Note when coordinating

Digitalis glycosides: Concomitant use may increase atrioventricular conduction time.

Dihydropyridine calcium blockers (amlodipine, felodipine, lacidipine, nifedipine, nicardipine, nimodipine, nitrendipine): Concomitant use may increase the risk of hypotension and does not exclude an increase in the risk of impaired pump function. of the ventricles in patients with heart failure.

Sedatives, antidepressants (3-cyclics, barbiturates, and phenothiazines): Concomitant use may enhance the hypotensive effect of beta-blockers (synergistic effect).

Sympathomimetics: Concomitant administration may neutralize the effects of beta-adrenergic blocking agents. Beta-adrenergic blocking agents may not counteract the alpha-adrenergic activity of sympathomimetic agents with both alpha and beta-adrenergic effects (risk of hypertension, severe bradycardia, and heart block).

Pharmacokinetic interactions

Because the mechanism of nebivolol metabolism involves the CYP2D6 isoenzyme, co-administration of these enzyme inhibitors, especially paroxetine, fluoxetine, thioridazine, and quinidine may lead to increased plasma concentrations of nebivolol in combination with increased risk of excessive slowing of the heart rate and other side effects.

Co-administration with cimetidine increased plasma concentrations of nebivolol but did not alter the clinical effect.

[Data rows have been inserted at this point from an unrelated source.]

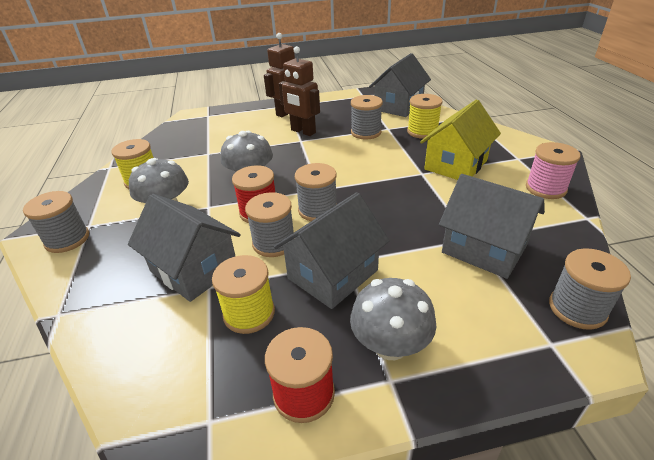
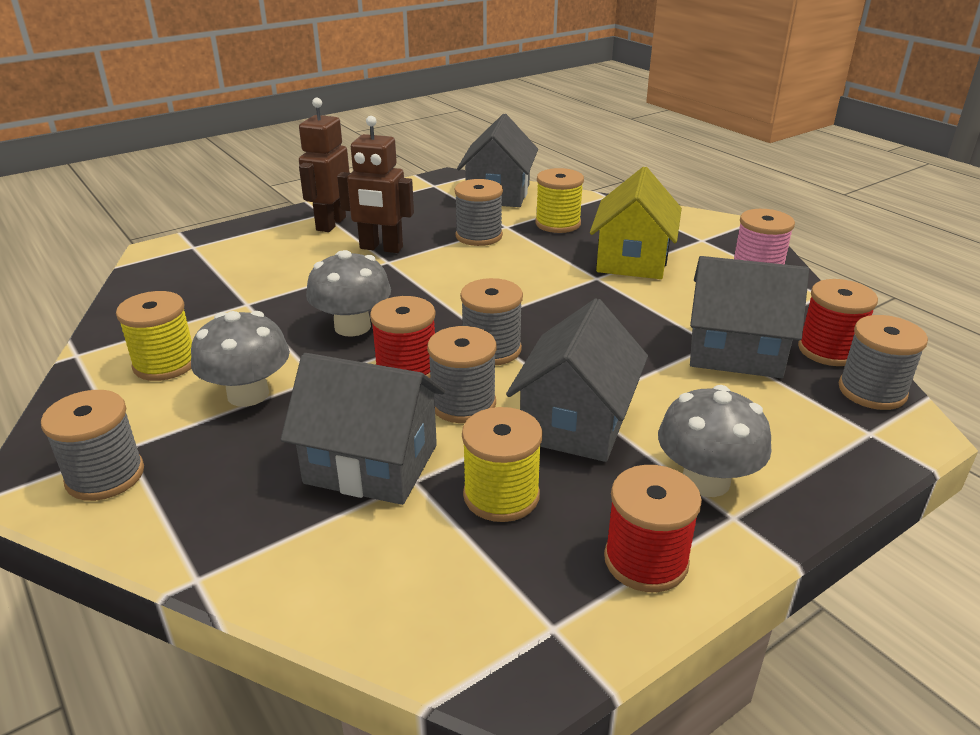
camera: 25 degrees left, 5 degrees down
(562, 265) = (828, 350): none -> red spool

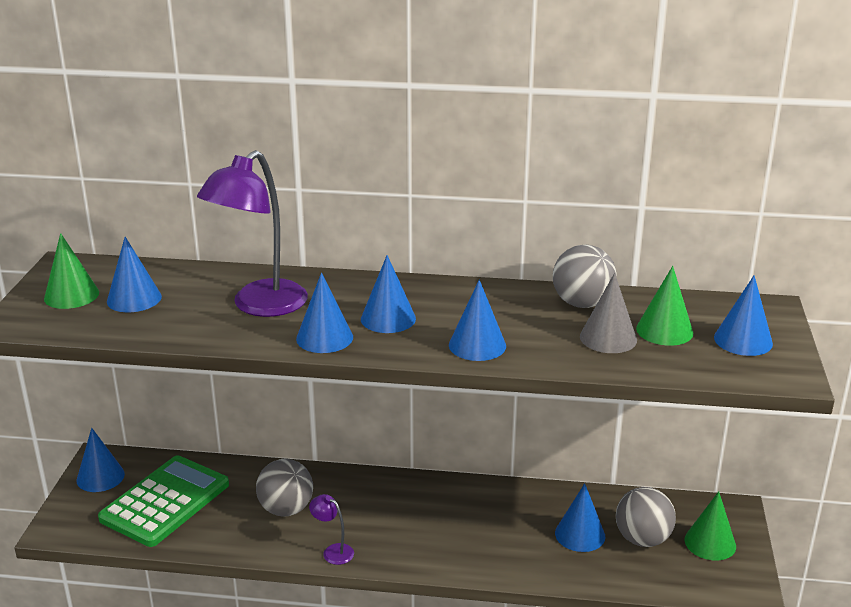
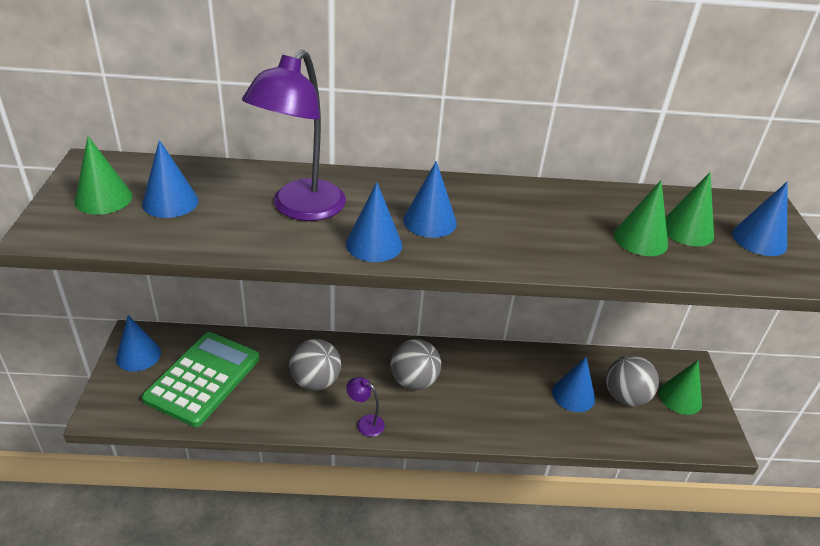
camera: 10 degrees left, 10 degrees up
(477, 345) = (523, 250): blue cone -> none
(582, 303) = (603, 202): grey ball -> grey ball (414, 381)
(608, 338) = (640, 239): grey cone -> green cone

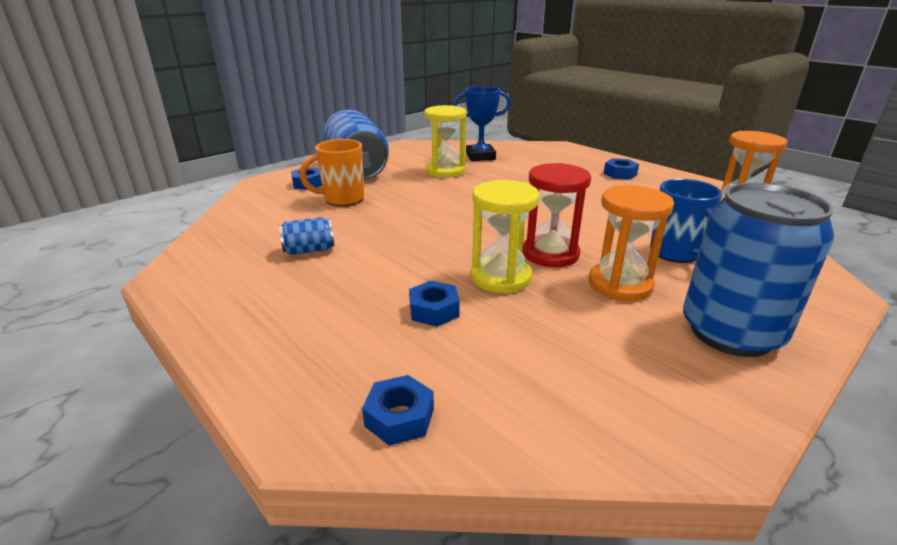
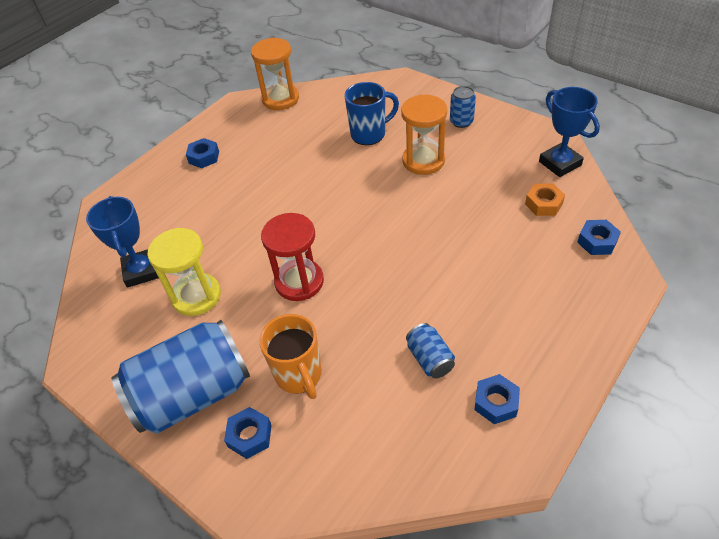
camera: 95 degrees left, 20 degrees up
(434, 310) = (492, 247): blue nut -> blue nut (496, 402)
(500, 277) = (434, 219): yellow hourglass -> none
(507, 378) = (543, 204): none -> orange nut
(550, 254) = (388, 195): red hourglass -> red hourglass (299, 282)
(619, 428) = (560, 163): none -> blue trophy
(730, 332) = (461, 122): blue can -> blue can, size x0.44

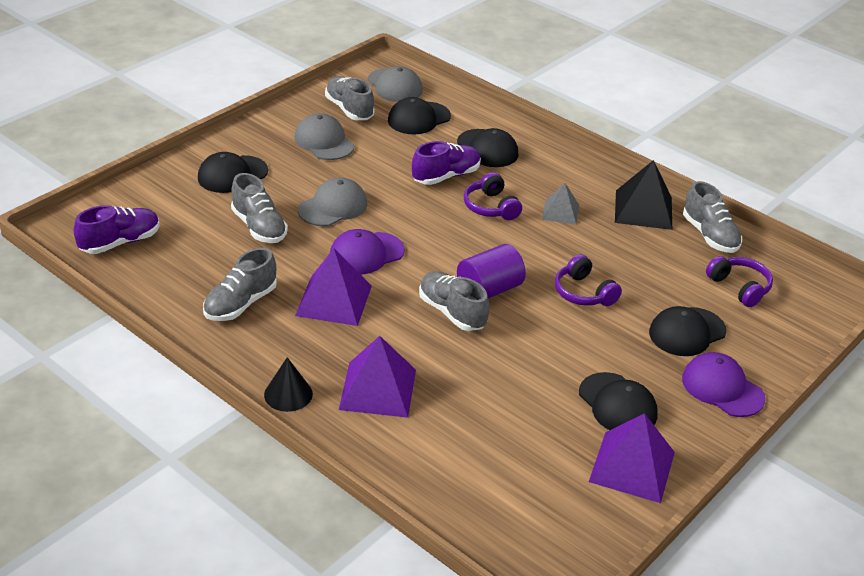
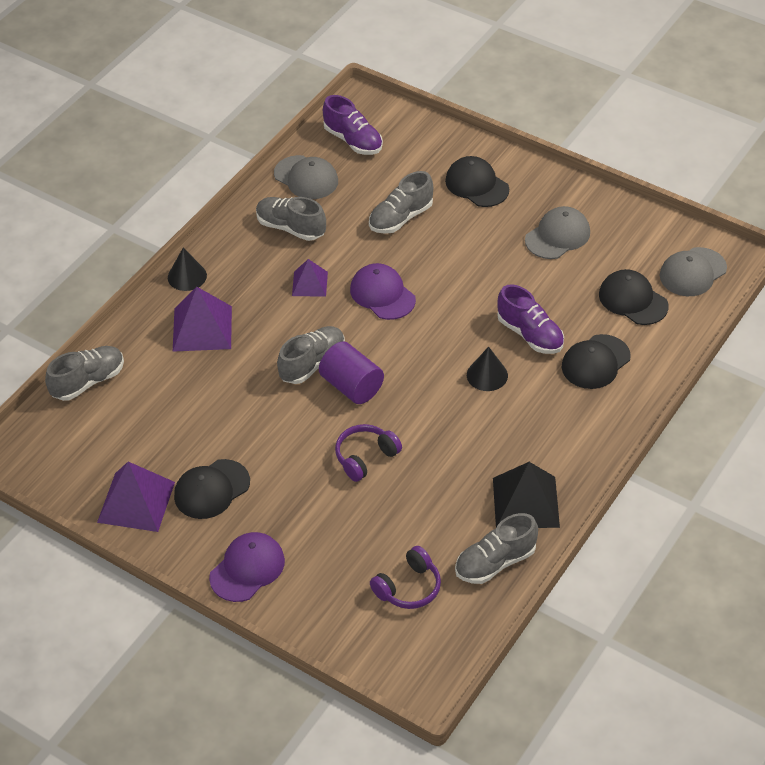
camera: 85 degrees right, 10 degrees up
(333, 207) = (448, 260): grey cap -> grey cap (306, 178)
(334, 300) = (310, 284): purple pyramid -> purple pyramid, size x0.60
(349, 109) = (627, 244): grey shoe -> grey shoe (88, 381)
(491, 207) = (487, 375): purple headphones -> black cone
(560, 212) = (497, 431): grey pyramid -> none
(687, 332) = (324, 541): black cap -> none

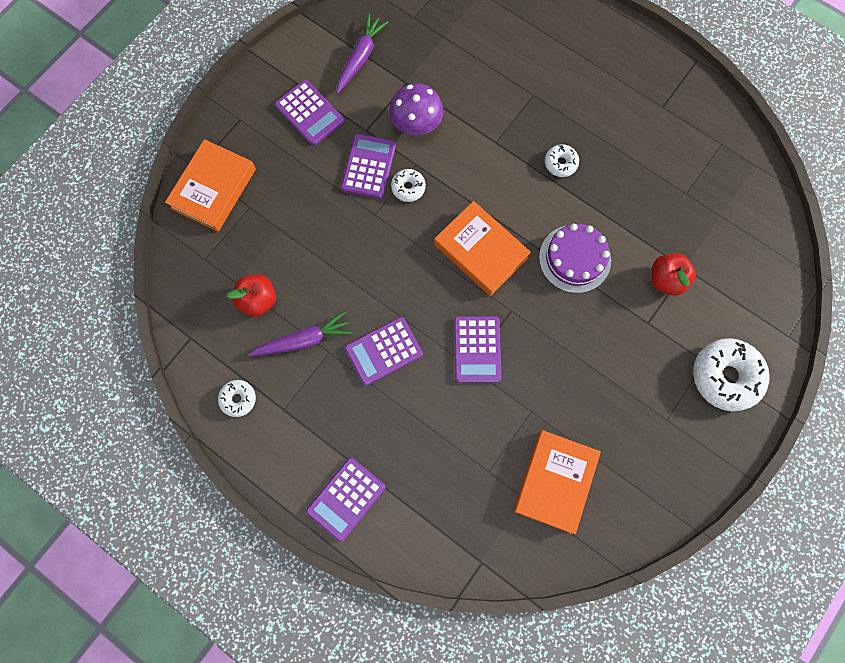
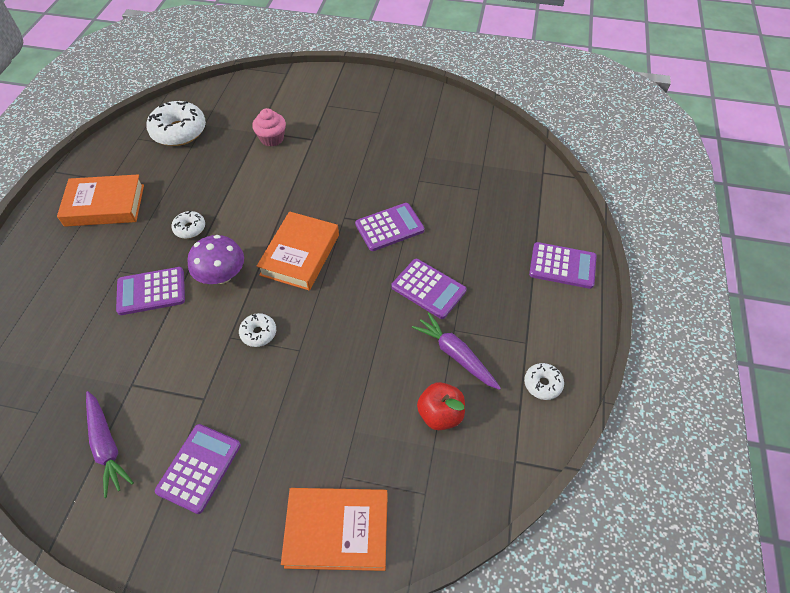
camera: 115 degrees left, 20 degrees down
(360, 58) = (107, 446): purple carrot -> purple carrot turned 120 degrees counterclockwise
(369, 167) = (247, 377): purple calculator -> purple calculator (151, 291)
(416, 123) = (180, 355): purple mushroom -> purple mushroom (222, 275)
(555, 481) = (460, 153): orange book -> orange book (105, 205)
(575, 258) = (278, 193): purple cake -> none
(666, 279) = (272, 138): red apple -> pink cupcake
(725, 376) = (331, 94): white donut -> white donut (179, 131)

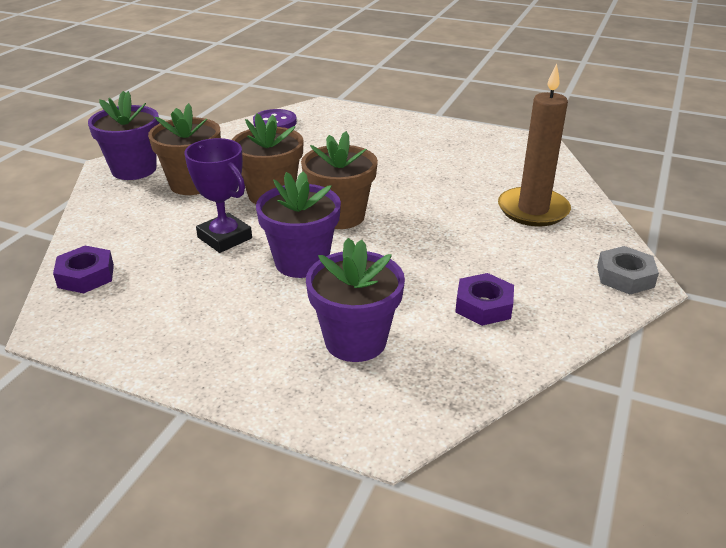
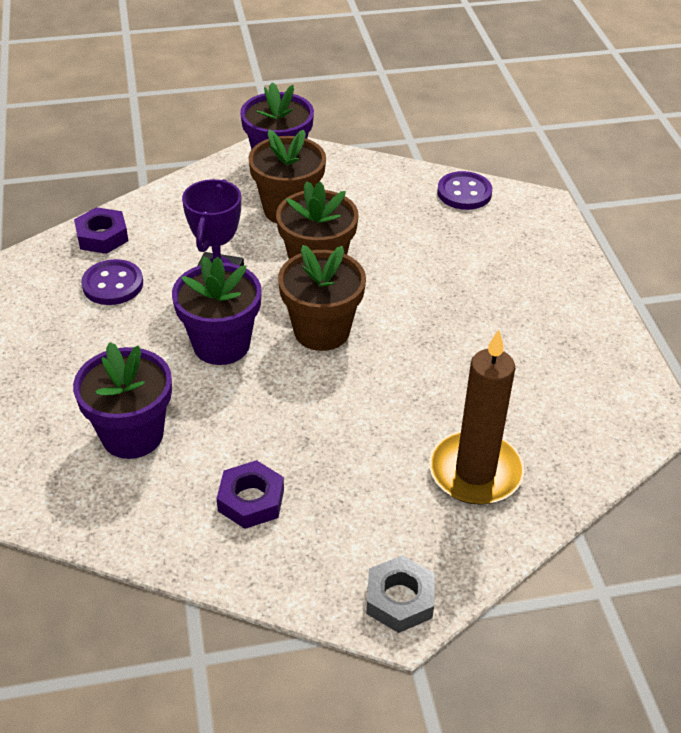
camera: 55 degrees right, 10 degrees up
(157, 290) = (113, 284): none -> purple button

Co-administration of nebivolol and nicardipine resulted in a slight increase in plasma concentrations of both drugs but no change in clinical effects.

Incompatibility

Due to the absence of incompatibility studies, this drug should not be mixed with other medicinal products.

Side effects

Common side effects that have been reported include headache, dizziness, paresthesia, dyspnea, constipation, nausea, diarrhea, fatigue, and edema.

Preservation

In a tightly closed container, in a dry place, at a temperature not exceeding 30oC.